Thank you for the feedback, Allan!  I forgot that variables can be redefined in 
the package() function and could be defined to bad types at that time.  How 
about we use my original patch but add a call to lint_variable right after 
package (or similar) is called?  (Also I should fix it to use tabs as 
indentation.)  The downside is that someone might build a giant package and 
then later find out that it fails linting at the very last step, but I think 
they could use "pacman --repackage" if they want to save time, and I think they 
would also forgive you for not catching errors in code that has not executed 
yet.

If that sounds good to you, I will work on a new patch that does that.
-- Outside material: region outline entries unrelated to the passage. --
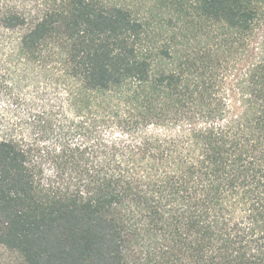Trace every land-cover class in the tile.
Instances as JSON below:
<instances>
[{
    "label": "trees",
    "instance_id": "trees-1",
    "mask_svg": "<svg viewBox=\"0 0 264 264\" xmlns=\"http://www.w3.org/2000/svg\"><path fill=\"white\" fill-rule=\"evenodd\" d=\"M5 264H264V0H0Z\"/></svg>",
    "mask_w": 264,
    "mask_h": 264
},
{
    "label": "rangeland",
    "instance_id": "rangeland-1",
    "mask_svg": "<svg viewBox=\"0 0 264 264\" xmlns=\"http://www.w3.org/2000/svg\"><path fill=\"white\" fill-rule=\"evenodd\" d=\"M8 257H7V254L3 253L1 250H0V264H5L6 261H7Z\"/></svg>",
    "mask_w": 264,
    "mask_h": 264
}]
</instances>
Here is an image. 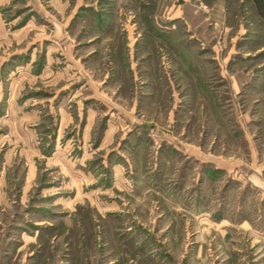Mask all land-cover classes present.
Returning a JSON list of instances; mask_svg holds the SVG:
<instances>
[{
  "label": "rangeland",
  "instance_id": "1",
  "mask_svg": "<svg viewBox=\"0 0 264 264\" xmlns=\"http://www.w3.org/2000/svg\"><path fill=\"white\" fill-rule=\"evenodd\" d=\"M261 4L0 0V264H264Z\"/></svg>",
  "mask_w": 264,
  "mask_h": 264
},
{
  "label": "trees",
  "instance_id": "2",
  "mask_svg": "<svg viewBox=\"0 0 264 264\" xmlns=\"http://www.w3.org/2000/svg\"><path fill=\"white\" fill-rule=\"evenodd\" d=\"M259 2V5L261 4L260 0H257ZM259 13H260V16L262 17L263 21H264V8L262 7V4L261 6H259Z\"/></svg>",
  "mask_w": 264,
  "mask_h": 264
}]
</instances>
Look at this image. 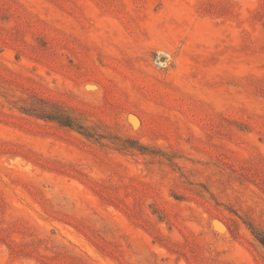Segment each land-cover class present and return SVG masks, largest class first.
Masks as SVG:
<instances>
[{"label":"rangeland","instance_id":"rangeland-1","mask_svg":"<svg viewBox=\"0 0 264 264\" xmlns=\"http://www.w3.org/2000/svg\"><path fill=\"white\" fill-rule=\"evenodd\" d=\"M254 231L264 0H0V264H264Z\"/></svg>","mask_w":264,"mask_h":264},{"label":"trees","instance_id":"trees-1","mask_svg":"<svg viewBox=\"0 0 264 264\" xmlns=\"http://www.w3.org/2000/svg\"><path fill=\"white\" fill-rule=\"evenodd\" d=\"M48 119L55 120L61 125L68 126V127H73L81 131L84 135L87 137H93V135L88 131L86 127L83 125H80L77 123L74 119H72L69 115L66 113H62L60 111L54 112V113H47L46 115H43ZM255 235L258 238V240L264 245V234L258 233L256 231Z\"/></svg>","mask_w":264,"mask_h":264}]
</instances>
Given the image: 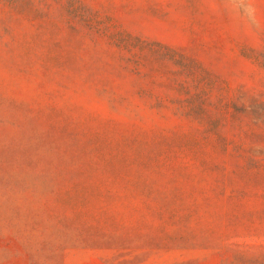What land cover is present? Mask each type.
Returning <instances> with one entry per match:
<instances>
[{
    "label": "rangeland",
    "instance_id": "rangeland-1",
    "mask_svg": "<svg viewBox=\"0 0 264 264\" xmlns=\"http://www.w3.org/2000/svg\"><path fill=\"white\" fill-rule=\"evenodd\" d=\"M0 264H264V0H0Z\"/></svg>",
    "mask_w": 264,
    "mask_h": 264
},
{
    "label": "trees",
    "instance_id": "trees-1",
    "mask_svg": "<svg viewBox=\"0 0 264 264\" xmlns=\"http://www.w3.org/2000/svg\"><path fill=\"white\" fill-rule=\"evenodd\" d=\"M102 36L105 37L113 48L122 52V56L124 57L122 61L126 69H130L133 74L150 79L152 85L160 90V85L156 86L157 81H154V79H160V69L158 68H160V59H162L161 53L164 49L157 44L146 43L125 33H116V35H107V33H103ZM179 59V73L188 71L185 59L182 57ZM184 78L187 79V76H184ZM182 82L187 85V80ZM177 87L185 88V86L181 84L177 85ZM178 104H180V109H184L183 103Z\"/></svg>",
    "mask_w": 264,
    "mask_h": 264
}]
</instances>
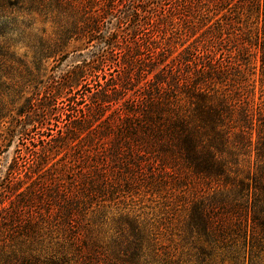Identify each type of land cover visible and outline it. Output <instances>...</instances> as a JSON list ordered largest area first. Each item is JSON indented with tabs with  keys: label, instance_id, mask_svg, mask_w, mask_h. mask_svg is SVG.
Returning <instances> with one entry per match:
<instances>
[{
	"label": "trees",
	"instance_id": "1",
	"mask_svg": "<svg viewBox=\"0 0 264 264\" xmlns=\"http://www.w3.org/2000/svg\"><path fill=\"white\" fill-rule=\"evenodd\" d=\"M30 1L93 50L0 94V264H264V0Z\"/></svg>",
	"mask_w": 264,
	"mask_h": 264
},
{
	"label": "rangeland",
	"instance_id": "2",
	"mask_svg": "<svg viewBox=\"0 0 264 264\" xmlns=\"http://www.w3.org/2000/svg\"><path fill=\"white\" fill-rule=\"evenodd\" d=\"M170 4V1L164 2L166 7H169ZM31 5L33 3L30 0H0V94H4L8 100L15 97L25 84L30 85L29 81L39 78H42L43 82L40 86L41 90L50 91L55 87L58 88L65 73L77 65H81L93 50L85 49L83 44H76L69 50L71 54L66 60L58 56L48 60L42 66L36 60V49L32 45H36L37 40L50 34L53 31V26L45 17L47 12L43 8L36 11V9L30 8ZM27 13H33L32 21L22 25L19 22L28 17ZM20 30H24L25 34L20 35ZM75 48L79 51L72 53ZM257 87L259 89V83ZM21 105L22 103L14 107L17 109ZM36 133L38 132L31 135ZM18 142L16 139L9 151L0 156V181L6 176L9 166L17 156ZM140 204L147 207L151 206L152 202L148 197H144ZM175 240L179 241L180 238L175 236ZM181 250L185 253L186 258H189L194 254L193 241L189 239L182 242Z\"/></svg>",
	"mask_w": 264,
	"mask_h": 264
}]
</instances>
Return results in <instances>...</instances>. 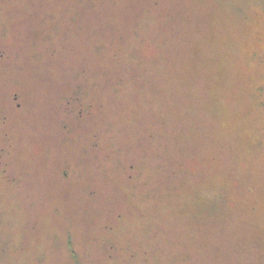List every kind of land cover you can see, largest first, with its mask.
I'll return each mask as SVG.
<instances>
[{
  "label": "rangeland",
  "instance_id": "1",
  "mask_svg": "<svg viewBox=\"0 0 264 264\" xmlns=\"http://www.w3.org/2000/svg\"><path fill=\"white\" fill-rule=\"evenodd\" d=\"M155 1L0 0V264H264V0Z\"/></svg>",
  "mask_w": 264,
  "mask_h": 264
},
{
  "label": "trees",
  "instance_id": "2",
  "mask_svg": "<svg viewBox=\"0 0 264 264\" xmlns=\"http://www.w3.org/2000/svg\"><path fill=\"white\" fill-rule=\"evenodd\" d=\"M98 1L99 0H86V2H85V5H83V7H84V10L86 11L87 10V13L88 14H90V15H92V16H94V18H96V15L92 12V9L93 8H96L97 6L99 7V3H98ZM110 1V0H109ZM148 1L149 0H142V2H146V4H148ZM154 2H157V1H155L154 0ZM158 4V3H157ZM140 12H143V11H136V10H129V11H127V12H125V14L126 13H130V14H133V19H134V21L136 22V18H138V23H139V19L142 17V15H140L141 13ZM136 14V15H135ZM83 15H84V12H83ZM97 19V18H96ZM108 18H105L104 19V21L105 20H107ZM88 20H90V19H88ZM96 22H97V20H95ZM111 24V23H110ZM136 24V23H135ZM134 23H133V25H132V28L131 29H129V31L132 33V31L134 30V25H135ZM99 26H100V24H98ZM113 25H115V24H111V26L109 27L110 29H114L115 27H113ZM136 25H138V24H136ZM140 26V25H139ZM98 28V27H97ZM118 28V27H117ZM163 28V27H162ZM50 29H52V28H50ZM121 35H125L126 36V33H127V38H128V30H123V28H122V25H121ZM148 33V32H147ZM117 34V33H116ZM96 35L99 37V41L100 42H102L101 43V45H102V47L104 48V49H109V46H111V45H113V40H114V38H115V36L116 35H114V33L112 32V33H108L107 31H103L102 33H100L99 31L98 32H96ZM179 38H180V36H179ZM129 40V39H128ZM113 41V42H112ZM114 47V46H113ZM113 47H111V48H113ZM135 49L137 48V46H135L134 47ZM139 48V47H138ZM138 48H137V50H136V59L138 60V61H141V60H143V56H138V53L140 52V50H138ZM103 51L101 50V52L100 53H102ZM115 52H113V54H114ZM103 54V53H102ZM134 55V54H133ZM140 58V59H139ZM108 61V60H107ZM124 67H119L118 66V64H116V63H106V61H104V60H102V62H97L96 64H94V70H95V72L97 71V72H104L103 73V76H102V80H100V81H98V82H96L95 84H93V85H91V87L92 86H95V88H97L98 90H99V92L101 91V92H104V94H110L112 97H116L118 94H121V93H124V89L126 88V86L122 83V82H120L119 81V79H118V77H117V75H116V73L118 72H124L125 71V69L127 68V66H125V65H123ZM130 68H131V71H133V72H135L134 70H137L138 71V64H132L131 66H130ZM100 70V71H99ZM140 71H144V70H140ZM116 75V76H115ZM134 75H136L135 73H132L130 76H134ZM83 76V75H82ZM82 76H81V73L79 72L78 73V77L80 78L79 80H82ZM93 88V87H92ZM137 90V92H138V95H142L143 97H145V91H144V88L143 89H139L138 87H135ZM81 91V90H80ZM77 93V92H76ZM153 101V100H152ZM103 102V101H102ZM94 103V102H93ZM104 103V102H103ZM93 106H94V104H93ZM148 105H146V108H148L147 107ZM120 109H122L123 111H126L127 109H126V106L125 105H122V106H120L119 107ZM88 109H90V108H88V106H86V110H88ZM107 108H102V113L104 114V112L106 111L107 112V110H106ZM105 110V111H104ZM81 112V114H82V109L80 110ZM128 111V110H127ZM91 113V112H93V113H95V114H98V109L97 108H95V109H90V110H88V113ZM104 120V121H106L108 118L107 117H103V115H102V118H101V120ZM149 126V125H148ZM147 127V126H146ZM152 128H150V127H147V129H146V131H148V135L147 136H151V135H154V133H153V130H151ZM156 136V135H155ZM154 136V137H155ZM68 242L71 244L72 243V241H71V239L70 238H68ZM71 247L73 246L72 244L70 245ZM73 251V250H72ZM74 255H75V253H74Z\"/></svg>",
  "mask_w": 264,
  "mask_h": 264
}]
</instances>
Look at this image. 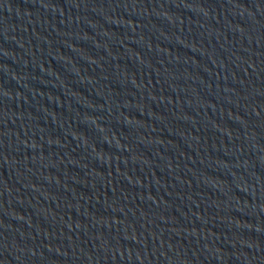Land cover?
Segmentation results:
<instances>
[{
  "label": "water",
  "instance_id": "obj_1",
  "mask_svg": "<svg viewBox=\"0 0 264 264\" xmlns=\"http://www.w3.org/2000/svg\"><path fill=\"white\" fill-rule=\"evenodd\" d=\"M0 264H264V0H0Z\"/></svg>",
  "mask_w": 264,
  "mask_h": 264
}]
</instances>
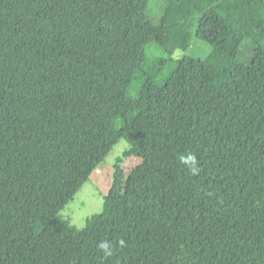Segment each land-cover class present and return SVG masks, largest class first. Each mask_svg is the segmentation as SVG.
Segmentation results:
<instances>
[{
    "label": "trees",
    "instance_id": "trees-1",
    "mask_svg": "<svg viewBox=\"0 0 264 264\" xmlns=\"http://www.w3.org/2000/svg\"><path fill=\"white\" fill-rule=\"evenodd\" d=\"M124 136L140 163L71 224ZM0 264H264V0H0Z\"/></svg>",
    "mask_w": 264,
    "mask_h": 264
},
{
    "label": "rangeland",
    "instance_id": "rangeland-1",
    "mask_svg": "<svg viewBox=\"0 0 264 264\" xmlns=\"http://www.w3.org/2000/svg\"><path fill=\"white\" fill-rule=\"evenodd\" d=\"M210 49L207 42L193 37L190 46L186 50L175 51L173 57L191 56L202 59L206 57ZM146 52L150 57H156L159 49L148 46ZM138 163H140V159L130 154V140L124 136L114 145L96 170L90 174L81 190L61 210L60 216L78 227L84 225L88 216L99 211L102 198L110 188L122 190L127 172Z\"/></svg>",
    "mask_w": 264,
    "mask_h": 264
},
{
    "label": "clouds",
    "instance_id": "clouds-1",
    "mask_svg": "<svg viewBox=\"0 0 264 264\" xmlns=\"http://www.w3.org/2000/svg\"><path fill=\"white\" fill-rule=\"evenodd\" d=\"M179 159L181 163L185 164L191 170L192 174H196L199 171L196 167L197 160L194 154L188 153L187 155H181ZM123 244L124 241L121 240L120 245L123 246ZM98 247L105 257H111L113 255V250L109 242H101Z\"/></svg>",
    "mask_w": 264,
    "mask_h": 264
}]
</instances>
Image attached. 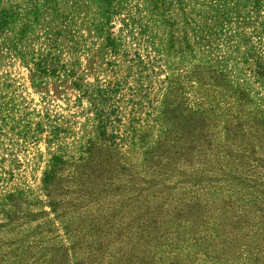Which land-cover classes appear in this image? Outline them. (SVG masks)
Instances as JSON below:
<instances>
[{
    "label": "trees",
    "instance_id": "1",
    "mask_svg": "<svg viewBox=\"0 0 264 264\" xmlns=\"http://www.w3.org/2000/svg\"><path fill=\"white\" fill-rule=\"evenodd\" d=\"M15 11L0 9V28L21 19ZM56 34L20 59L36 76L63 75L78 85L93 106L96 134L73 156L54 128L40 179L45 200L28 202L22 190L4 194L0 264H264L262 111L241 107L220 116L210 104L196 108L173 80L157 107L160 122L170 125L156 130L141 103L127 112L116 106L120 83L81 86L76 59ZM195 68L197 84L229 86L214 64ZM43 204L48 211L28 209Z\"/></svg>",
    "mask_w": 264,
    "mask_h": 264
},
{
    "label": "rangeland",
    "instance_id": "2",
    "mask_svg": "<svg viewBox=\"0 0 264 264\" xmlns=\"http://www.w3.org/2000/svg\"><path fill=\"white\" fill-rule=\"evenodd\" d=\"M13 5L21 19L0 28V203L14 190L28 202L45 200L40 179L54 150L47 141L54 128L73 156L96 134L93 106L78 85L63 75L36 76L20 59L53 30L59 47L76 59L81 86L120 83L116 106L127 112L141 103L138 110L153 118L156 130L170 125L160 122L157 107L173 80L199 102L196 108L210 104L220 116L241 107L264 114V0H0V9ZM21 22L27 24L23 34ZM62 59L69 55L63 52ZM202 64H214L229 86L197 84L195 66ZM35 206L28 209L48 211L46 204Z\"/></svg>",
    "mask_w": 264,
    "mask_h": 264
}]
</instances>
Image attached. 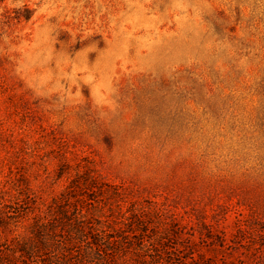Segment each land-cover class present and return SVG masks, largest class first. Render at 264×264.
<instances>
[{
    "label": "rangeland",
    "instance_id": "rangeland-1",
    "mask_svg": "<svg viewBox=\"0 0 264 264\" xmlns=\"http://www.w3.org/2000/svg\"><path fill=\"white\" fill-rule=\"evenodd\" d=\"M69 175L182 264H264V0H0V200Z\"/></svg>",
    "mask_w": 264,
    "mask_h": 264
},
{
    "label": "trees",
    "instance_id": "trees-1",
    "mask_svg": "<svg viewBox=\"0 0 264 264\" xmlns=\"http://www.w3.org/2000/svg\"><path fill=\"white\" fill-rule=\"evenodd\" d=\"M69 180L59 197L44 208L4 192L0 200V264H118L133 242L141 253L136 264H182L178 255L194 250L186 242L177 254L170 253L163 239L136 232L147 229L148 213L123 210L110 185L91 176L84 180L85 185L80 177L69 175ZM91 189L96 197L87 199L82 191ZM100 199L108 206L106 211ZM83 201L91 202L94 210H87ZM71 203L75 204L72 208ZM140 235L144 238L137 239ZM146 252L151 253L149 258H144Z\"/></svg>",
    "mask_w": 264,
    "mask_h": 264
}]
</instances>
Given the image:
> +               if grep -q -e "^[[:space:]]*$i=[^(]" -e 
> "^[[:space:]]*$i+=[^(]" "$BUILDSCRIPT"; then

Your patch violate's pacman's 80-character line length convention, and it got 
wrapped by your mail client.  I tested your new patch, and it does fix the bugs 
I was complaining about in my original message, but there are still false 
positives and false negatives.

False positives:

  make \
    arch=${_arch}

False negative:

  eval lic""ense=bad

Of course, these are contrived cases that I made up.  But if we had a way to 
download all of Arch Linux's PKGBUILDs we might find some real issues.  Since 
bash is a complex language, I think that attempting to do static analysis of it 
with a few regular expressions will always have problems.